**TASK DETAILS**
Locate each line below that contains the string "sensibio" and copy those lines out. Case counts.

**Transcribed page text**
++++++++
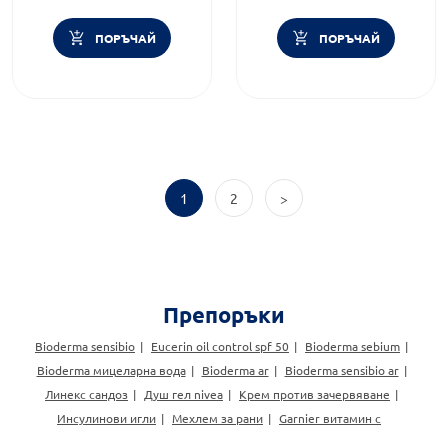
ПОРЪЧАЙ
ПОРЪЧАЙ
1
2
>
Препоръки
Bioderma sensibio
Eucerin oil control spf 50
Bioderma sebium
Bioderma мицеларна вода
Bioderma ar
Bioderma sensibio ar
Линекс сандоз
Душ гел nivea
Крем против зачервяване
Инсулинови игли
Мехлем за рани
Garnier витамин c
++++++++
**RESPONSE BELOW**
Bioderma sensibio
Bioderma sensibio ar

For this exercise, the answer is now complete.